The Design of Experiments
Randomise the experiment, and let the data risk proving you wrong.
A statistician, a summer afternoon, and a single cup of tea became the moment science learned how to run a fair experiment.
The idea, unpacked
Before Fisher, experiments were often a muddle: change something, see what happens, then argue about whether the result was real. Fisher sharpened the question. Instead of asking 'is my idea true?', he asked 'could pure chance have produced a result this striking?' You begin by stating a deliberately dull claim — the null hypothesis, that there is no real effect and it is all luck — and then build an experiment that gives the facts a fair chance to overthrow it.
His second move was randomisation. By deciding the order and layout of an experiment by chance — a coin, a shuffle — you turn luck from your enemy into your measuring stick. Now you can calculate exactly how often chance alone would fool you, and choose to believe an effect only when it beats those odds.
Where it came from
The scene is the Rothamsted agricultural research station in England in the 1920s. A colleague, the algae scientist Muriel Bristol, insisted that a cup of tea tasted different depending on whether the milk or the tea was poured in first. Fisher thought it nonsense; another scientist present, William Roach, said simply: let's put her to the test.
Fisher had spent years at Rothamsted wrestling messy crop-trial data into shape, inventing the analysis of variance and the rules of good experimental design as he went. In that tea party he saw an entire philosophy of experiment in miniature — and in 1935 he opened his book The Design of Experiments with it.
Why it mattered
It handed every science a shared, honest procedure for telling a real signal from a lucky fluke, and a shared language — null hypothesis, significance, p-value — to argue in. Above all it placed randomisation at the heart of credible evidence. The randomised controlled trial, the reason we can trust that a medicine truly works rather than merely seeming to, is Fisher's cup of tea grown all the way up.
A sharpened coin-toss
Suppose a friend claims they can call a coin before it lands. One correct call proves nothing — anyone is right half the time. But ten correct calls in a row? Chance would manage that only about once in a thousand tries, so now you start to believe them. Fisher's tea test is exactly this, made precise: with eight cups there are seventy ways to split them into two fours, so a perfect sorting happens by luck only one time in seventy — rare enough to take seriously. Be the lady yourself below.

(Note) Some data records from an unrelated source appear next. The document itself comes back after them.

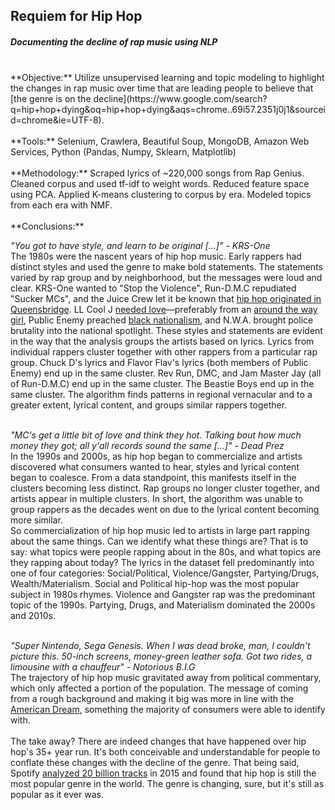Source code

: ## Requiem for Hip Hop
##### Documenting the decline of rap music using NLP

<br/>
**Objective:** Utilize unsupervised learning and topic modeling to highlight the changes in rap music over time that are leading people to believe that [the genre is on the decline](https://www.google.com/search?q=hip+hop+dying&oq=hip+hop+dying&aqs=chrome..69i57.2351j0j1&sourceid=chrome&ie=UTF-8).
<br/>
<br/>
**Tools:** Selenium, Crawlera, Beautiful Soup, MongoDB, Amazon Web Services, Python (Pandas, Numpy, Sklearn, Matplotlib)
<br/>
<br/>
**Methodology:** Scraped lyrics of ~220,000 songs from Rap Genius. Cleaned corpus and used tf-idf to weight words. Reduced feature space using PCA. Applied K-means clustering to corpus by era. Modeled topics from each era with NMF.
<br/>
<br/>
**Conclusions:** 
<br/>

*"You got to have style, and learn to be original [...]" - KRS-One*
<br/>
The 1980s were the nascent years of hip hop music. Early rappers had distinct styles and used the genre to make bold statements. The statements varied by rap group and by neighborhood, but the messages were loud and clear. KRS-One wanted to "Stop the Violence", Run-D.M.C repudiated "Sucker MCs", and the Juice Crew let it be known that [hip hop originated in Queensbridge](https://en.wikipedia.org/wiki/The_Bridge_Wars). LL Cool J [needed love](https://en.wikipedia.org/wiki/I_Need_Love)—preferably from an [around the way girl](https://en.wikipedia.org/wiki/Around_the_Way_Girl), Public Enemy preached [black nationalism](https://en.wikipedia.org/wiki/It_Takes_a_Nation_of_Millions_to_Hold_Us_Back), and N.W.A. brought police brutality into the national spotlight. These styles and statements are evident in the way that the analysis groups the artists based on lyrics. Lyrics from individual rappers cluster together with other rappers from a particular rap group. Chuck D's lyrics and Flavor Flav's lyrics (both members of Public Enemy) end up in the same cluster. Rev Run, DMC, and Jam Master Jay (all of Run-D.M.C) end up in the same cluster. The Beastie Boys end up in the same cluster. The algorithm finds patterns in regional vernacular and to a greater extent, lyrical content, and groups similar rappers together.
<br/>
<br/>

*"MC's get a little bit of love and think they hot. Talking bout how much money they got; all y'all records sound the same [...]" - Dead Prez*
<br/>
In the 1990s and 2000s, as hip hop began to commercialize and artists discovered what consumers wanted to hear, styles and lyrical content began to coalesce. From a data standpoint, this manifests itself in the clusters becoming less distinct. Rap groups no longer cluster together, and artists appear in multiple clusters. In short, the algorithm was unable to group rappers as the decades went on due to the lyrical content becoming more similar.
<br/>
So commercialization of hip hop music led to artists in large part rapping about the same things. Can we identify what these things are? That is to say: what topics were people rapping about in the 80s, and what topics are they rapping about today? The lyrics in the dataset fell predominantly into one of four categories: Social/Political, Violence/Gangster, Partying/Drugs, Wealth/Materialism. Social and Political hip-hop was the most popular subject in 1980s rhymes. Violence and Gangster rap was the predominant topic of the 1990s. Partying, Drugs, and Materialism dominated the 2000s and 2010s.
<br/>
<br/>

*"Super Nintendo, Sega Genesis. When I was dead broke, man, I couldn't picture this. 50-inch screens, money-green leather sofa. Got two rides, a limousine with a chauffeur" - Notorious B.I.G*
<br/>
The trajectory of hip hop music gravitated away from political commentary, which only affected a portion of the population. The message of coming from a rough background and making it big was more in line with the [American Dream](https://en.wikipedia.org/wiki/American_Dream), something the majority of consumers were able to identify with.
<br/>
<br/>
The take away? There are indeed changes that have happened over hip hop's 35+ year run. It's both conceivable and understandable for people to conflate these changes with the decline of the genre. That being said, Spotify [analyzed 20 billion tracks](http://www.independent.co.uk/arts-entertainment/music/news/hip-hop-is-the-most-listened-to-genre-in-the-world-according-to-spotify-analysis-of-20-billion-10388091.html) in 2015 and found that hip hop is still the most popular genre in the world. The genre is changing, sure, but it's still as popular as it ever was.
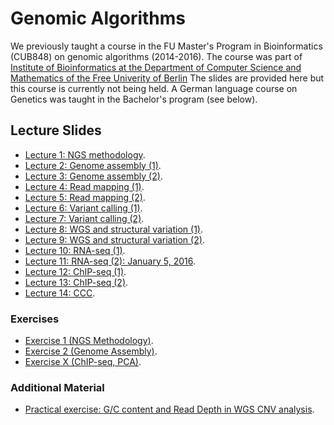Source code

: 

# Genomic Algorithms

We previously taught a course in the FU Master's Program in Bioinformatics (CUB848)
on genomic algorithms (2014-2016). The course was part of 
[Institute of Bioinformatics at the Department of Computer Science and Mathematics of the Free Univerity of Berlin](https://www.mi.fu-berlin.de/en/bioinf/index.html)
The slides are provided here but this course is currently not being held. 
A German language course on Genetics was taught in the Bachelor's program (see below).

## Lecture Slides
* [Lecture 1: NGS methodology](../assets/teaching/Genomics/NGS-methodology.pdf).
* [Lecture 2: Genome assembly (1)](../assets/teaching/Genomics/genome-assembly1.pdf).
* [Lecture 3: Genome assembly (2)](../assets/teaching/Genomics/genome-assembly2.pdf).
* [Lecture 4: Read mapping (1)](../assets/teaching/Genomics/readmapping1.pdf).
* [Lecture 5: Read mapping (2)](../assets/teaching/Genomics/readmapping2.pdf).
* [Lecture 6: Variant calling (1)](../assets/teaching/Genomics/varcall-2013-A.pdf).
* [Lecture 7: Variant calling (2)](../assets/teaching/Genomics/varcall-2013-B.pdf).
* [Lecture 8: WGS and structural variation (1)](../assets/teaching/Genomics/structural-variation-2014.pdf).
* [Lecture 9: WGS and structural variation (2)](../assets/teaching/Genomics/MoDIL.pdf).
* [Lecture 10: RNA-seq (1)](../assets/teaching/Genomics/rnaseq1.pdf).
* [Lecture 11: RNA-seq (2): January 5, 2016](../assets/teaching/Genomics/rnaseq2.pdf).
* [Lecture 12: ChIP-seq (1)](../assets/teaching/Genomics/chipseq.pdf).
* [Lecture 13: ChIP-seq (2)](../assets/teaching/Genomics/chipseq2.pdf).
* [Lecture 14: CCC](../assets/teaching/Genomics/ccc.pdf).


### Exercises
* [Exercise 1 (NGS Methodology)](../assets/teaching/Genomics/Genomics-Exercise-1.pdf).
* [Exercise 2 (Genome Assembly)](../assets/teaching/Genomics/Genomics-Exercise-2.pdf).
* [Exercise X (ChIP-seq, PCA)](../assets/teaching/Genomics/Genomics-Exercise-ChIP-seq.pdf).


### Additional Material

* [Practical exercise: G/C content and Read Depth in WGS CNV analysis](assets/teaching/Genomics/CNV-Exercise.pdf).

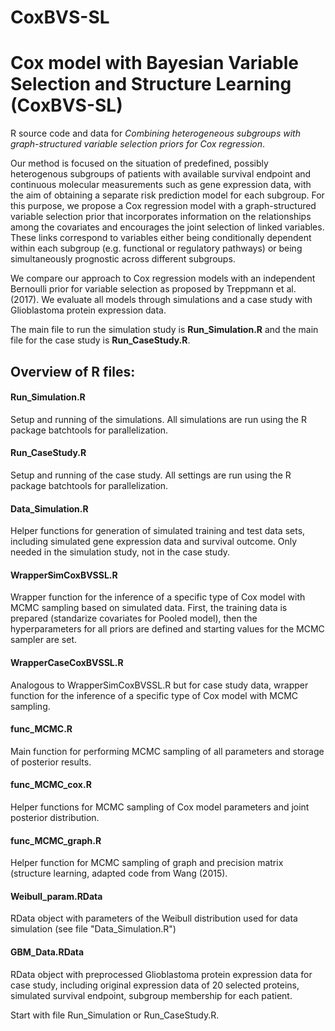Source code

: # CoxBVS-SL
# Cox model with Bayesian Variable Selection and Structure Learning (CoxBVS-SL)

R source code and data for *Combining heterogeneous subgroups with graph-structured variable selection priors for Cox regression*.

Our method is focused on the situation of predefined, possibly heterogenous subgroups of patients with available survival endpoint and continuous molecular measurements such as gene expression
data, with the aim of obtaining a separate risk prediction model for each subgroup.
For this purpose, we propose a Cox regression model with a graph-structured variable selection prior that incorporates information on the relationships among the covariates and encourages the joint selection of linked variables.
These links correspond to variables either being conditionally dependent within each subgroup (e.g. functional or regulatory pathways) or being simultaneously prognostic across different subgroups.

We compare our approach to Cox regression models with an independent Bernoulli prior for variable selection as proposed by Treppmann et al. (2017).
We evaluate all models through simulations and a case study with Glioblastoma protein expression data.


The main file to run the simulation study is **Run_Simulation.R** and the main file for the case study is **Run_CaseStudy.R**.


## Overview of R files:

#### Run_Simulation.R

Setup and running of the simulations.
All simulations are run using the R package batchtools for parallelization.


#### Run_CaseStudy.R

Setup and running of the case study.
All settings are run using the R package batchtools for parallelization.

#### Data_Simulation.R
Helper functions for generation of simulated training and test data sets, including simulated gene expression data and survival outcome. 
Only needed in the simulation study, not in the case study.

#### WrapperSimCoxBVSSL.R
Wrapper function for the inference of a specific type of Cox model with MCMC sampling based on simulated data.
First, the training data is prepared (standarize covariates for Pooled model), then the hyperparameters for all priors are defined and starting values 
for the MCMC sampler are set.

#### WrapperCaseCoxBVSSL.R
Analogous to WrapperSimCoxBVSSL.R but for case study data, wrapper function for the inference of a specific type of Cox model with MCMC sampling.

#### func_MCMC.R
Main function for performing MCMC sampling of all parameters and storage of posterior results.

#### func_MCMC_cox.R
Helper functions for MCMC sampling of Cox model parameters and joint posterior distribution.

#### func_MCMC_graph.R
Helper function for MCMC sampling of graph and precision matrix (structure learning, adapted code from Wang (2015).


#### Weibull_param.RData
RData object with parameters of the Weibull distribution used for data simulation (see file "Data_Simulation.R")

#### GBM_Data.RData

RData object with preprocessed Glioblastoma protein expression data for case study, including original expression data of 20 selected proteins, 
simulated survival endpoint, subgroup membership for each patient.


Start with file Run_Simulation or Run_CaseStudy.R.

What came before and after
Fisher built on the older mathematics of probability — including bayes-1763 — but turned it in a new, practical direction: not updating beliefs, but designing experiments. His significance testing was soon challenged by Jerzy Neyman and Egon Pearson, whose rival 'error-rate' framework still competes with it today, and by the Bayesians. Yet the randomised experiment he championed became the gold standard of evidence, from medicine to economics. When you read that a finding is 'statistically significant', you are reading Fisher.
A lady declares that by tasting a cup of tea made with milk she can discriminate whether the milk or the tea infusion was first added to the cup.
the null hypothesis is never proved or established, but is possibly disproved, in the course of experimentation. Every experiment may be said to exist only in order to give the facts a chance of disproving the null hypothesis.